Personal information
- Born: 1 June 2001 (age 25) Vénissieux, France
- Height: 1.73 m (5 ft 8 in)
- Weight: 57 kg (126 lb)

Sport
- Country: France
- Sport: Ski mountaineering
- Club: Team Isère Montagne

Medal record
Men's ski mountaineering
Representing France
World University Games
| Gold medal – first place | 2025 Turin | Mixed relay |
| Silver medal – second place | 2025 Turin | Sprint race |
French championships
| Gold medal – first place | 2020 Alpe d'Huez | Vertical Race |
| Gold medal – first place | 2022 Les Sybelles | Relay |
| Gold medal – first place | 2026 Chamrousse | Mixed relay |
| Silver medal – second place | 2022 Courchevel | Vertical race |

= Pablo Giner Dalmasso =

French ski mountaineer (born 2001)

Pablo Giner Dalmasso (born 1 June 2001) is a French ski mountaineer, specializes in sprint and mixed relay events.

== Career ==
Pablo Giner Dalmasso began his sporting career in Nordic skiing with Le Bessat Sports d'Hiver and orienteering with Orient'Express 42. Aged 16 years, he turned to ski mountaineering, attracted by the combination of intense physical effort and technical mountain skills.

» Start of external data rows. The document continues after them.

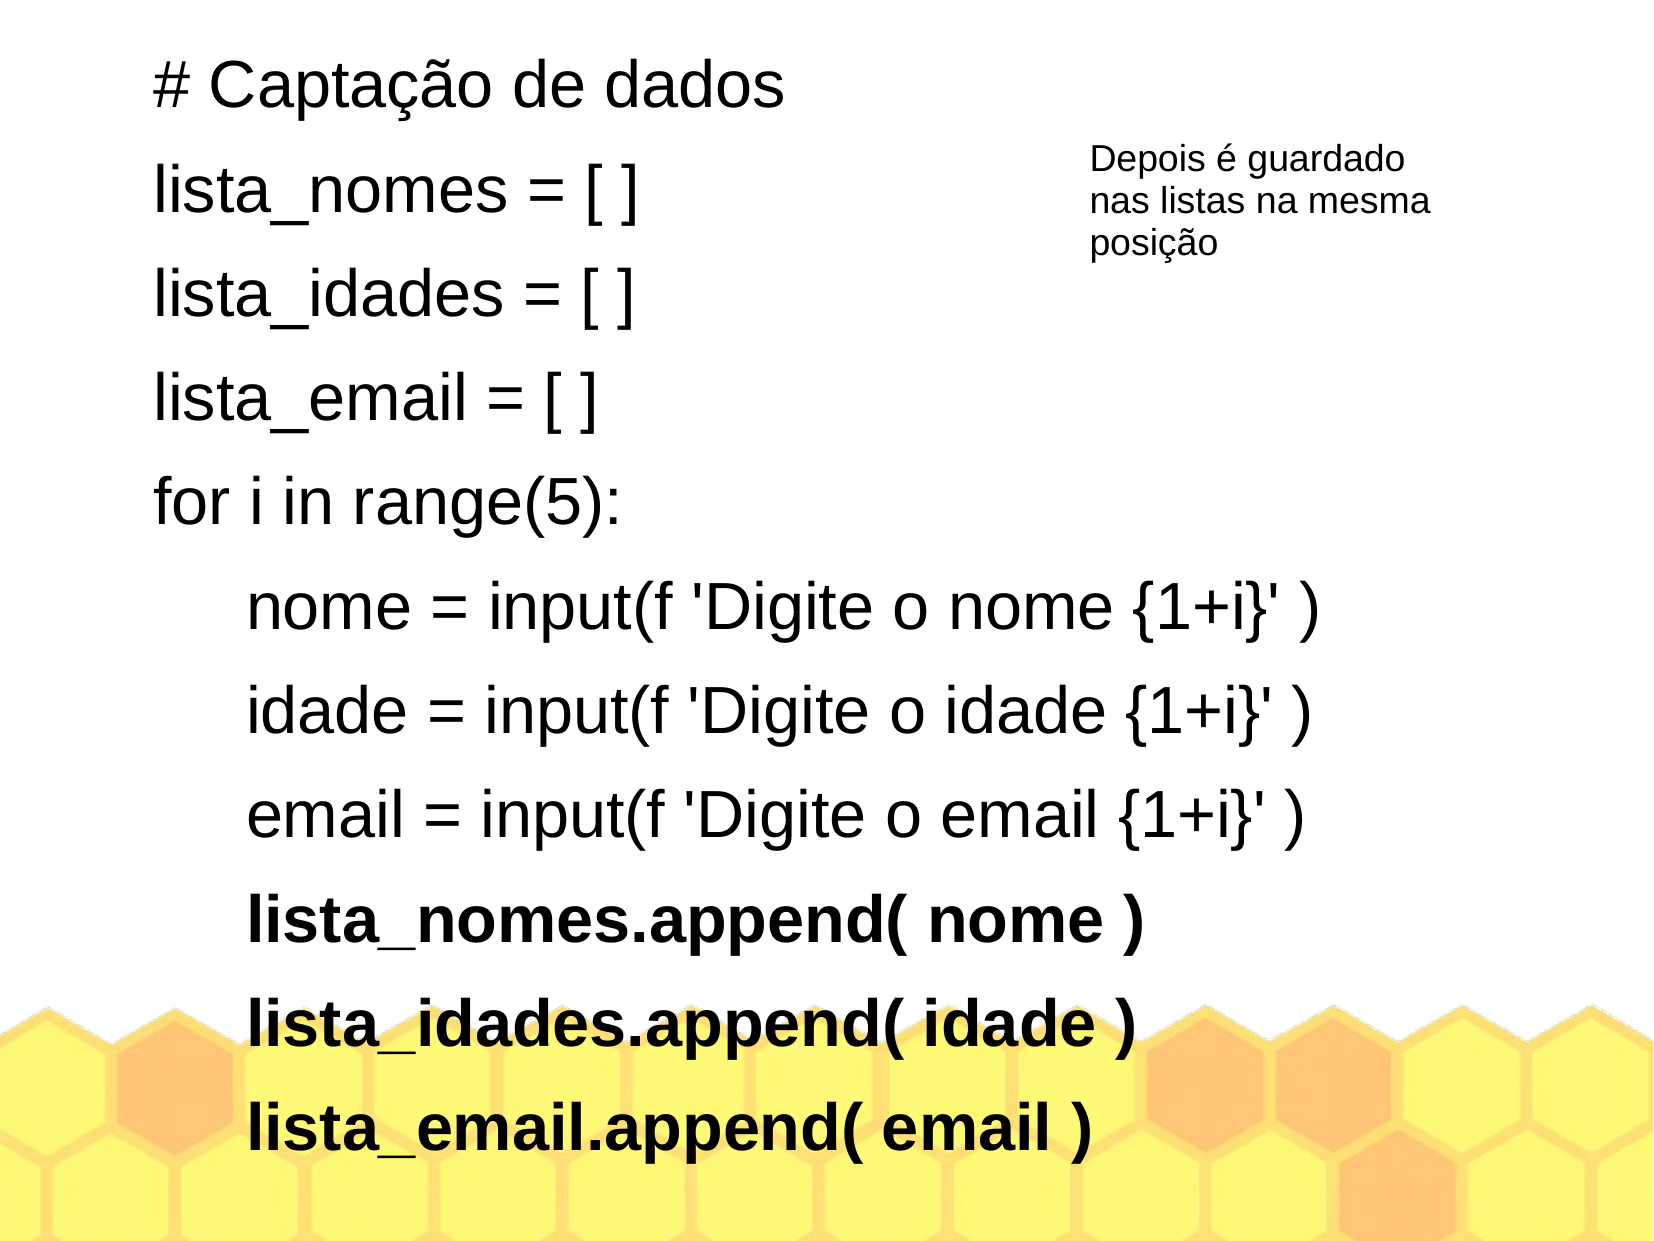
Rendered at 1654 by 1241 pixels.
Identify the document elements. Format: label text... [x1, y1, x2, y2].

picture [0, 1001, 1654, 1241]
text_box Depois é guardado nas listas na mesma posição [1074, 129, 1489, 355]
list # Captação de dados lista_nomes = [ ] lista_idades = [ ] lista_email = [ ] for i in range(5): nome = input(f 'Digite o nome {1+i}' ) idade = input(f 'Digite o idade {1+i}' ) email = input(f 'Digite o email {1+i}' ) lista_nomes.append( nome ) lista_idades.append( idade ) lista_email.append( email ) [82, 47, 1571, 1205]
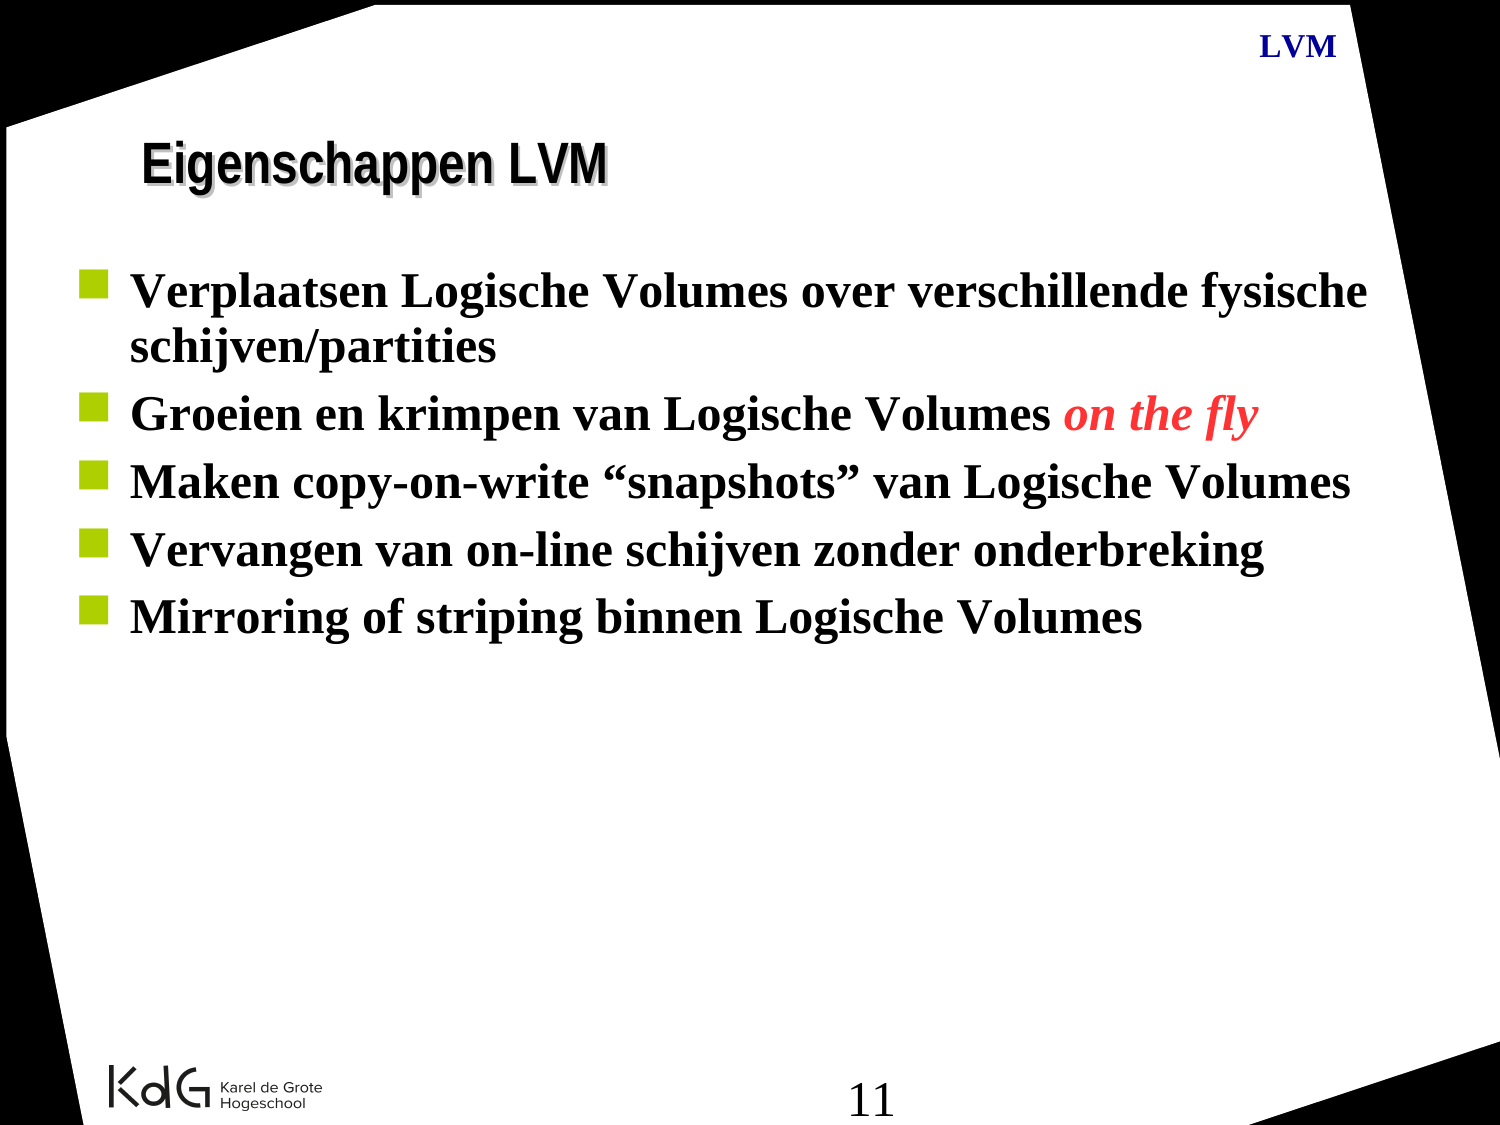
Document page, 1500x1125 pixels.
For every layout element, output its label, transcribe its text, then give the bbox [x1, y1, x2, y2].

list Verplaatsen Logische Volumes over verschillende fysische schijven/partities Groeien en krimpen van Logische Volumes on the fly Maken copy-on-write “snapshots” van Logische Volumes Vervangen van on-line schijven zonder onderbreking Mirroring of striping binnen Logische Volumes [75, 263, 1425, 1006]
picture [109, 1065, 322, 1111]
title Eigenschappen LVM [141, 72, 1447, 253]
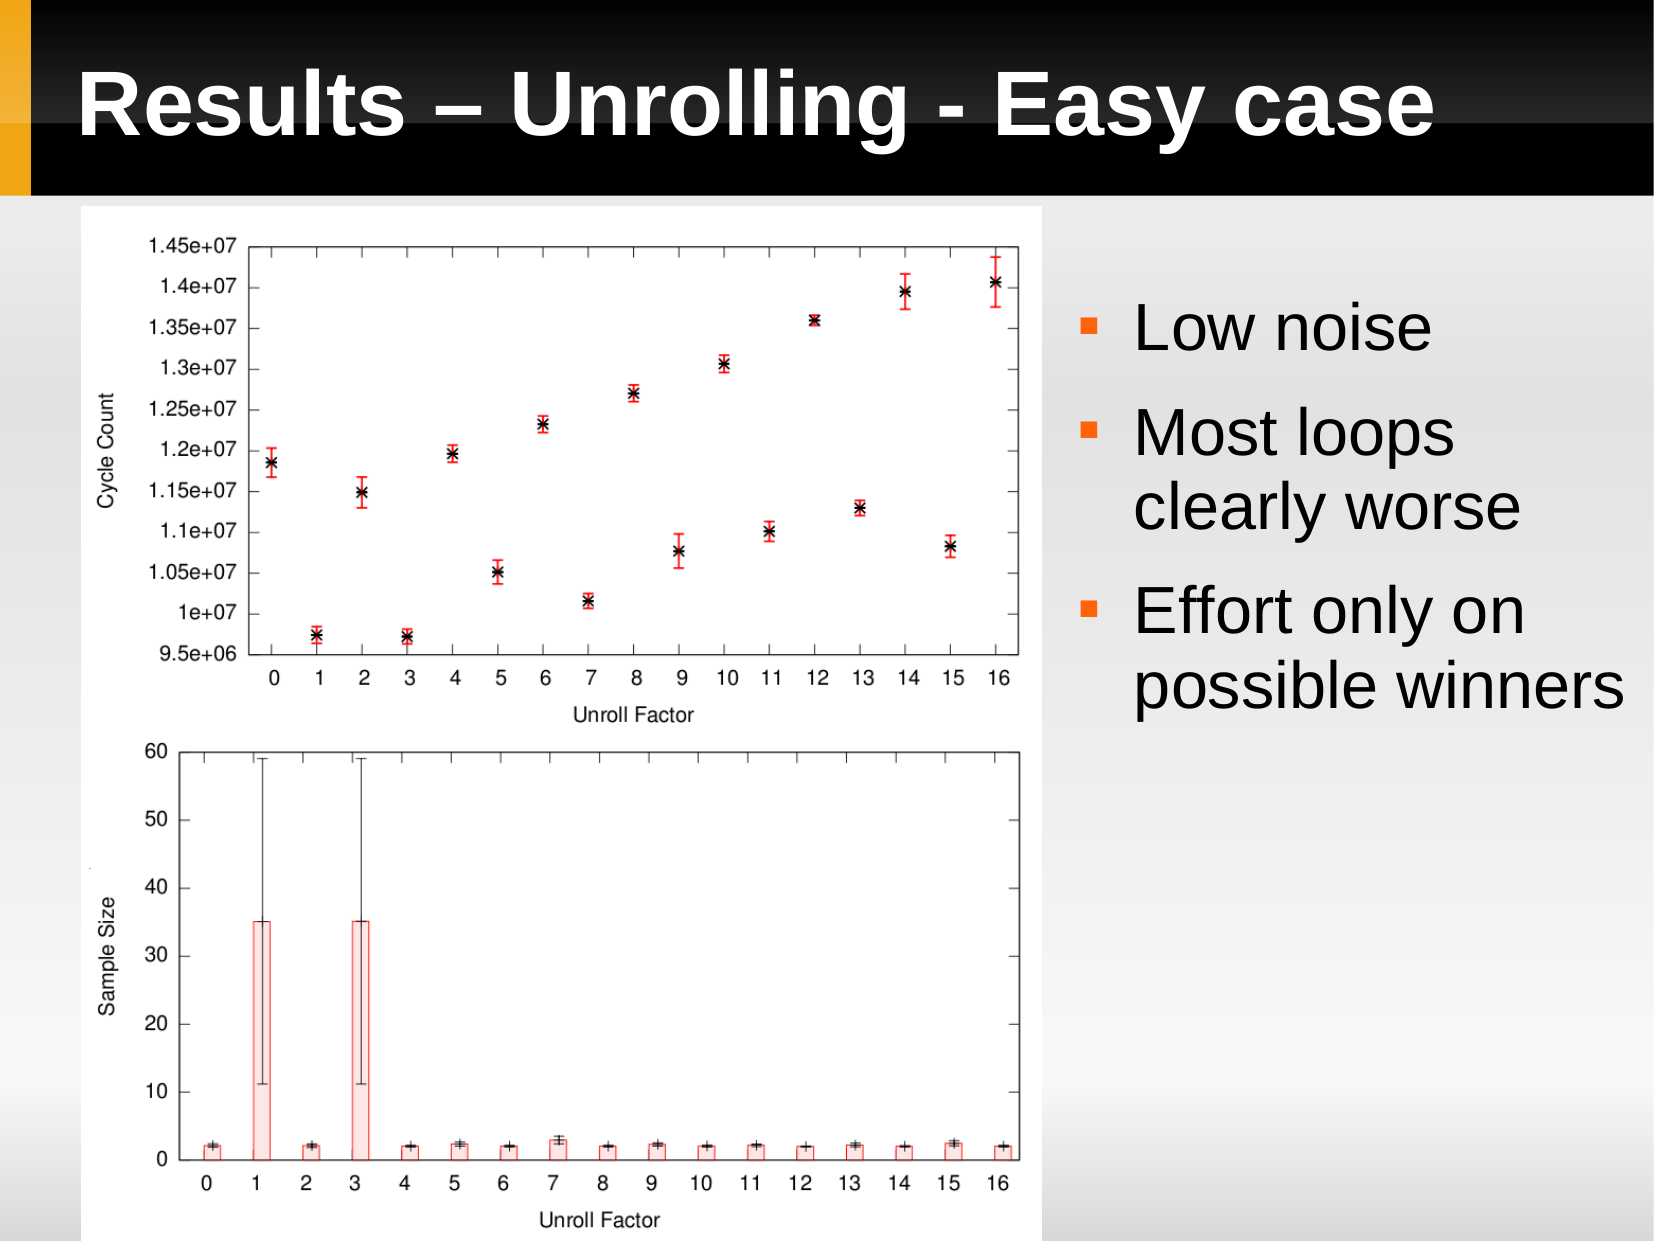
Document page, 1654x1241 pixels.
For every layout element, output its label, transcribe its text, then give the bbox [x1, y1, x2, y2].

title Results – Unrolling - Easy case [76, 7, 1565, 200]
list Low noise Most loops clearly worse Effort only on possible winners [1062, 290, 1654, 1094]
picture [0, 0, 1654, 1241]
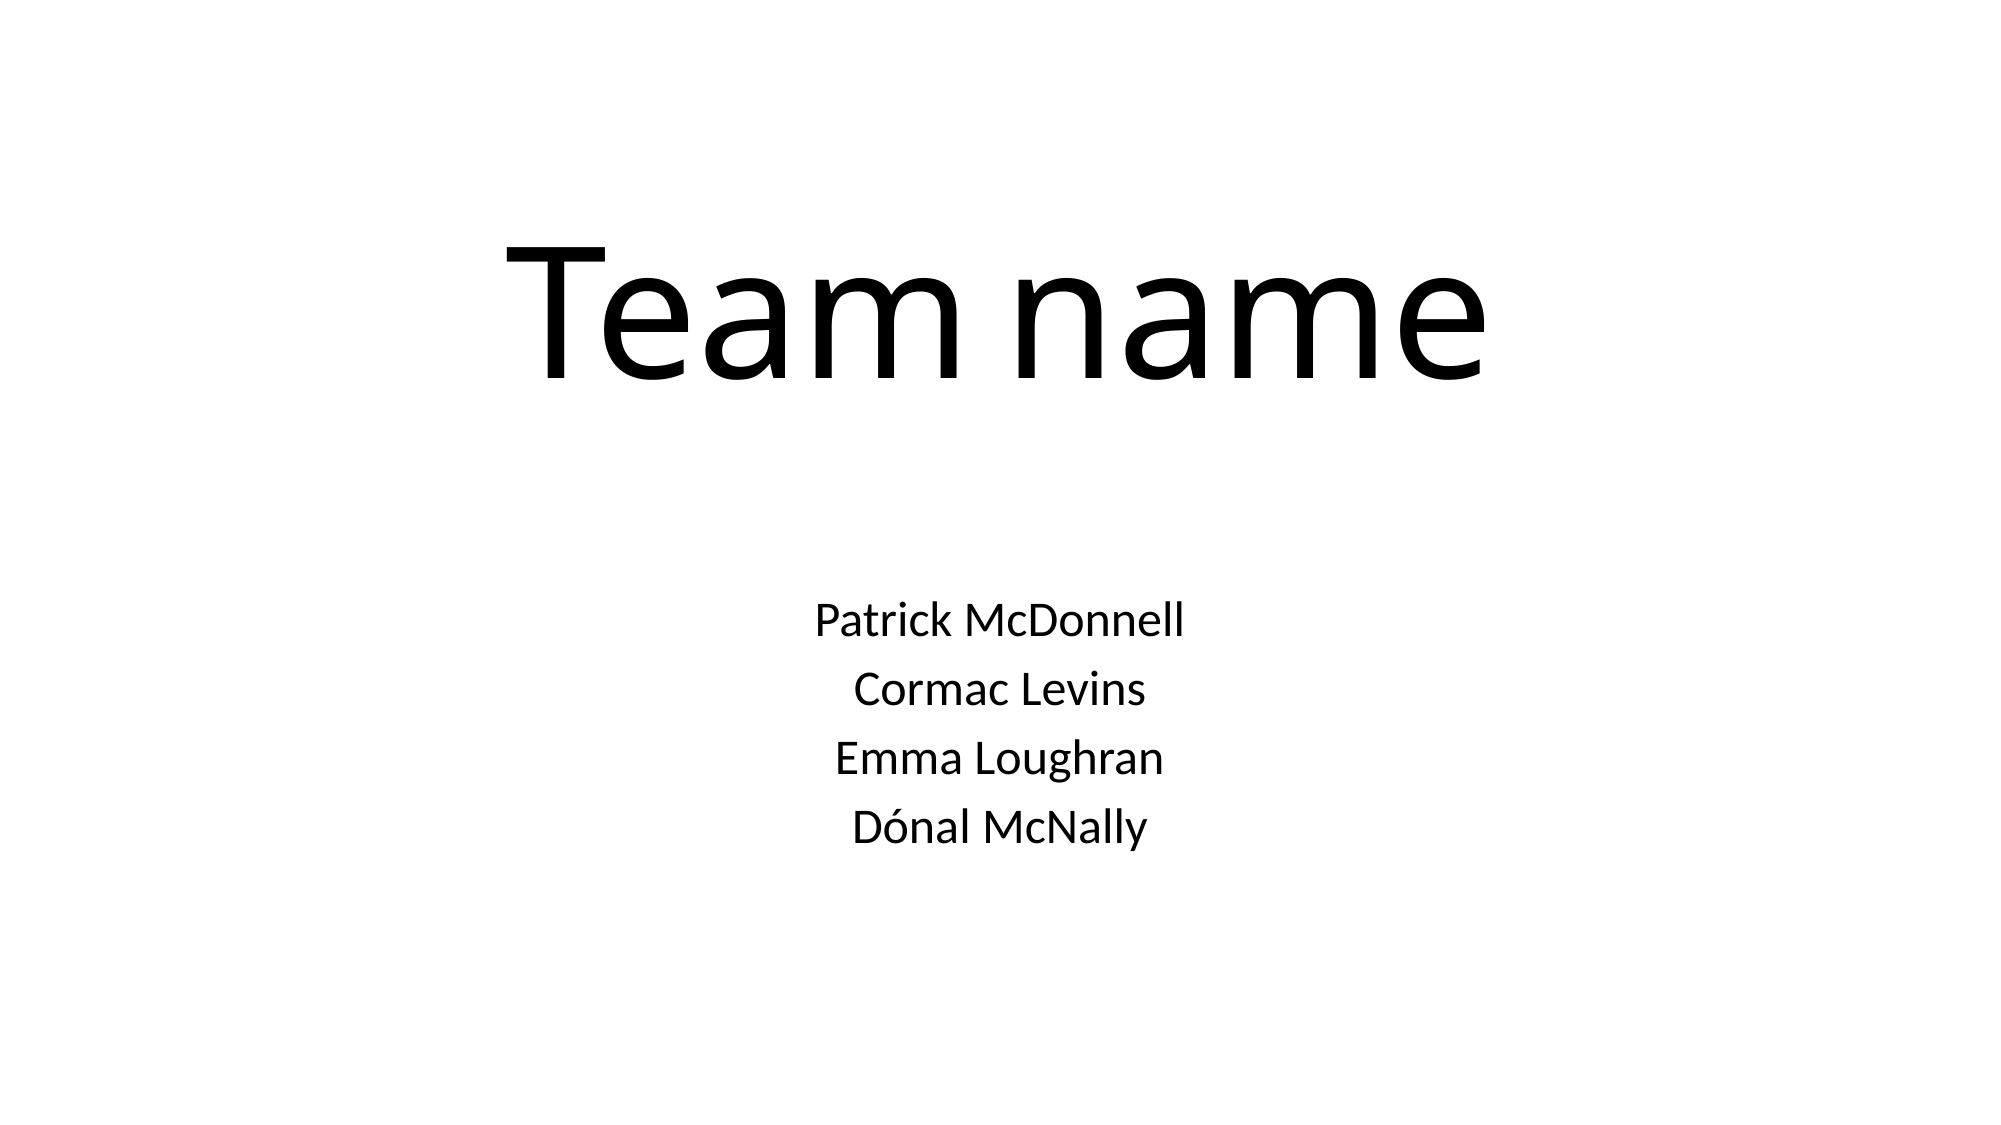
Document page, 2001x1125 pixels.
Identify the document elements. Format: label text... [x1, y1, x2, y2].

A member of the Team Isère Montagne, Giner Dalmasso competes in major international ski mountaineering events, and is also a member of the French national team.

On the ISMF Ski Mountaineering World Cup circuit, he achieved notable results in mixed relay, earning several podium finishes alongside Emily Harrop, including a second place in Arinsal (Andorra) and a third place in Val Martello (Italy) during the 2024–25 ISMF Ski Mountaineering World Cup. These performances reflect his growing importance within international team events.

In individual competitions, he regularly ranks among the leading athletes, with several strong performances in World Cup races. During the 2025 Winter World University Games in Sestrière (Italy), Giner Dalmasso won a silver medal in ski mountaineering events and contributed to a relay podium for the French team, successfully combining high-level sporting results with his academic career. At the national level, he consistently finishes among the top competitors in French events, taking part in the French Cup circuit and national championships.

Following the Ski Mountaineering World Cup round in Courchevel, the French team once again confirmed its status among the world's leading nations in the discipline. Competing on home snow, Giner Dalmasso delivered a strong performance in the men's sprint event, reaching the semi-finals before being eliminated. He was selected for the Olympic qualification events for the Milan–Cortina 2026 Winter Olympics, and represent France alongside Thibault Anselmet in the men's events, while Emily Harrop and Margot Ravinel form the women's selection.